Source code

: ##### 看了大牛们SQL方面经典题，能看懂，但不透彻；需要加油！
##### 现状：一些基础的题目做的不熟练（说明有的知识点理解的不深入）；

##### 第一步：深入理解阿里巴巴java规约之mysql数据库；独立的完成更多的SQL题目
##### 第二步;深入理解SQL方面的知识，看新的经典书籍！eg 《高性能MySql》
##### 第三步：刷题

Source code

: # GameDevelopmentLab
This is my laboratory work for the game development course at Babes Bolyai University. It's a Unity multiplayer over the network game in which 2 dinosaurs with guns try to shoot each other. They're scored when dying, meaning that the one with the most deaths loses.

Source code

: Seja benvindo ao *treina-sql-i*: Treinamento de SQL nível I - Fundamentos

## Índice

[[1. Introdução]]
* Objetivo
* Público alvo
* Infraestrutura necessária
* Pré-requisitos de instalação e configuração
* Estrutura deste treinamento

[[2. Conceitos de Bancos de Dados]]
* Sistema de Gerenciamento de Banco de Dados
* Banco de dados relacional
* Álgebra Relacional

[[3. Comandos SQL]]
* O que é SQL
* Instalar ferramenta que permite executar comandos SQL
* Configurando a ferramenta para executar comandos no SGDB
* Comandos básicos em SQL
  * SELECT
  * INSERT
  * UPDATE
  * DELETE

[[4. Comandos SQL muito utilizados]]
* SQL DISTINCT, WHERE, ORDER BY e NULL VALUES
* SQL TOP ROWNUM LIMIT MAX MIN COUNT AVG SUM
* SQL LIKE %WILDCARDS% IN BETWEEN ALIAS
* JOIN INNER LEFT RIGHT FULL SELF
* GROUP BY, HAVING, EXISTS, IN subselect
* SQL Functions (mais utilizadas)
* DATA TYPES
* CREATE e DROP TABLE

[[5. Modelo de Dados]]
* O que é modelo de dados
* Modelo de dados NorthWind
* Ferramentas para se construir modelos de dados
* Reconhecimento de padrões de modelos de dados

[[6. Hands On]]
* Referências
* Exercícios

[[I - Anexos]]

Request: Can you reproduce each of the records above word for word, keeping every character and line break unchanged?

Answer for the task:
Source code

: ##### 看了大牛们SQL方面经典题，能看懂，但不透彻；需要加油！
##### 现状：一些基础的题目做的不熟练（说明有的知识点理解的不深入）；

##### 第一步：深入理解阿里巴巴java规约之mysql数据库；独立的完成更多的SQL题目
##### 第二步;深入理解SQL方面的知识，看新的经典书籍！eg 《高性能MySql》
##### 第三步：刷题

Source code

: # GameDevelopmentLab
This is my laboratory work for the game development course at Babes Bolyai University. It's a Unity multiplayer over the network game in which 2 dinosaurs with guns try to shoot each other. They're scored when dying, meaning that the one with the most deaths loses.

Source code

: Seja benvindo ao *treina-sql-i*: Treinamento de SQL nível I - Fundamentos

## Índice

[[1. Introdução]]
* Objetivo
* Público alvo
* Infraestrutura necessária
* Pré-requisitos de instalação e configuração
* Estrutura deste treinamento

[[2. Conceitos de Bancos de Dados]]
* Sistema de Gerenciamento de Banco de Dados
* Banco de dados relacional
* Álgebra Relacional

[[3. Comandos SQL]]
* O que é SQL
* Instalar ferramenta que permite executar comandos SQL
* Configurando a ferramenta para executar comandos no SGDB
* Comandos básicos em SQL
  * SELECT
  * INSERT
  * UPDATE
  * DELETE

[[4. Comandos SQL muito utilizados]]
* SQL DISTINCT, WHERE, ORDER BY e NULL VALUES
* SQL TOP ROWNUM LIMIT MAX MIN COUNT AVG SUM
* SQL LIKE %WILDCARDS% IN BETWEEN ALIAS
* JOIN INNER LEFT RIGHT FULL SELF
* GROUP BY, HAVING, EXISTS, IN subselect
* SQL Functions (mais utilizadas)
* DATA TYPES
* CREATE e DROP TABLE

[[5. Modelo de Dados]]
* O que é modelo de dados
* Modelo de dados NorthWind
* Ferramentas para se construir modelos de dados
* Reconhecimento de padrões de modelos de dados

[[6. Hands On]]
* Referências
* Exercícios

[[I - Anexos]]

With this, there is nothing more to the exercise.